A couple of months ago I discovered my now deceased Dad’s tape and took it to my local camera shop who copied it all onto DVDs.
These DVDs went into my laptop and I copied the .VOB files back to the laptop. Using FormatFactory I converted the .VOB files to .MP4 format and edited them into clips, naming and dating them.
I followed the same process with the recently found cine film my Dad, Uncle and Aunt took of their children (me, my sister and our cousins).
And I’ve done the same with VHS tapes I took of a week-long family gathering (there were 30 of us!) in Cornwall from 1992.
ALL of the above have now been copied to USB sticks (“thumbdrives” in the USA) and just last week distributed (by post!) to my sister and our cousins, who will make copies for their many kids to have.
My guess is that as each significant new media capture, play and storage method we use will have the previous format copied up to it, probably ad infinitum, if the generations are prepared to do the work!
Congratulations Leo for bringing up a basic but very important and vexed issue of digital archiving. In fact it is surprising that even at this advanced stage of digital technology, computer scientists and engineers have not come up with an answer to this challenge. As a layman, i would suggest that the digital technology industry should come up with a common/unified standard wherein all kinds of digital files- whether simple text or multimedia files- can be, with a special tool/software, backed up into- and retrieved from a common/unified code or format (for each type of file file i.e. text, image, audio, video etc) which should be independent of the software which generated them at the first place. Let me call the data created in such common/unified code or format as “absolute data” or “eternal data”. No matter what types of media, formats or software are developed in future, the format of “absolute/eternal data” should be kept essentially the same. The digital technology industry should then start certifying all future hardware, softwares and technology capable of reading such data as “absolute/eternal data compliant”!! Just a thought!

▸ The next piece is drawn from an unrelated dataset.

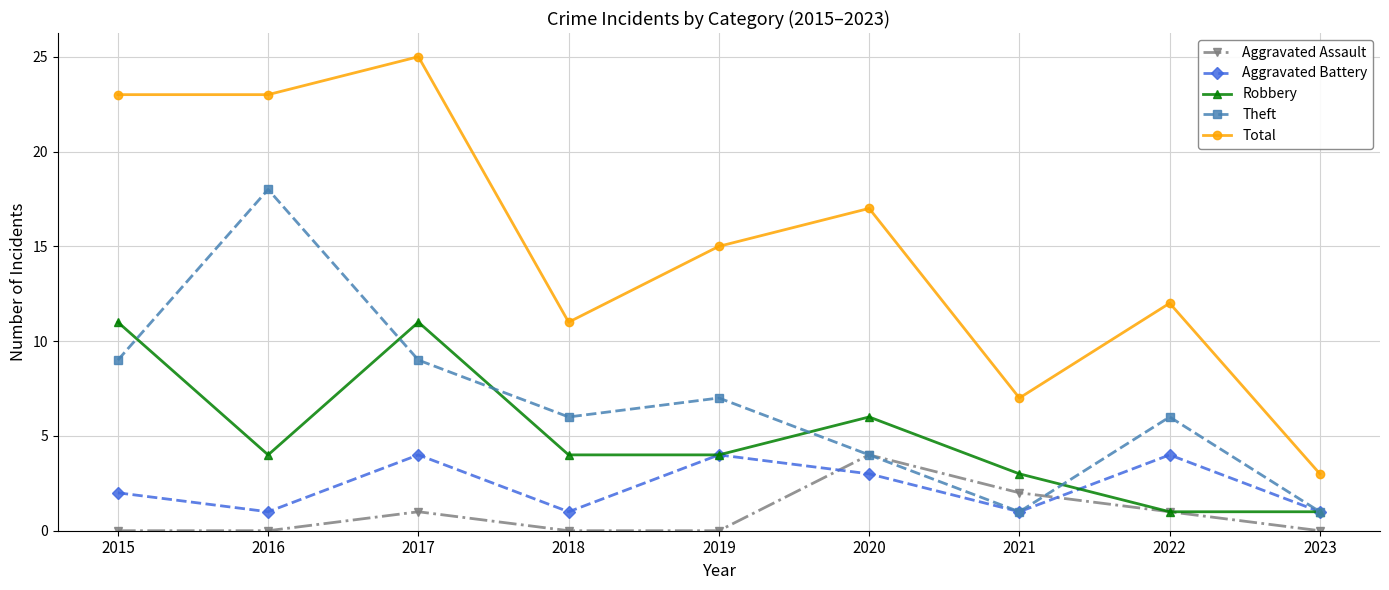

Which category has the highest value across all series?

2017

I have just watched your video about backups (BUP) that will last over time, and I agree with all your points about formats, etc.
Like you, I suspect, my wife and I have gone digital for almost all things, like say, credit cards, and I usually OCR them. This has great advantages that I can search them. All our backups are to HDDs
However not all is going well. This has to do with digital copies becoming corrupt.

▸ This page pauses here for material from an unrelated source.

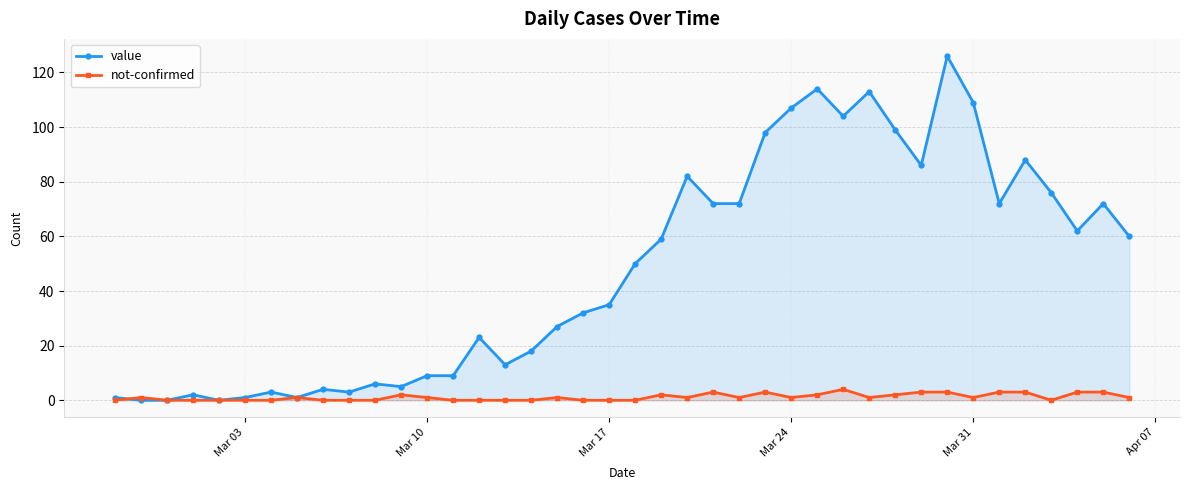

True or false: value has more than 1 points higher than both neighbors.

True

As is recommended, we create BUPs, and then BUPs of the BUPs to store offsite (with a relative). These BUPs are huge, as so much data has been created over the years, and currently about 3TB. We try to have an older “archive” BUP, but we only have one or two “archives” at any point in time. So, what is the issue?
When we need to recover a file from the “archive” we are increasingly finding corrupt files and this is a game stopper and it occurs mainly in .exe and/or .rar. I use a legal copy of Winrar and always their older, less crunched formats.
Sometimes this has clearly been corrupted for some time, and that is why I need to visit my BUPs because a file is corrupted/lost, etc. All storage is on mechanical HDDs; SSDs are used as boot C:\ devices, with something always creeping back into C:\users, I also back that up.
What am I asking? Quality of HDDs (I used WD Essentials or similar)? Maybe an utility to work away in the background to test each file?
I’m sure someone will help with issue. It must be common in the workplace, but those places have more “archive” BUPs, more than I can afford.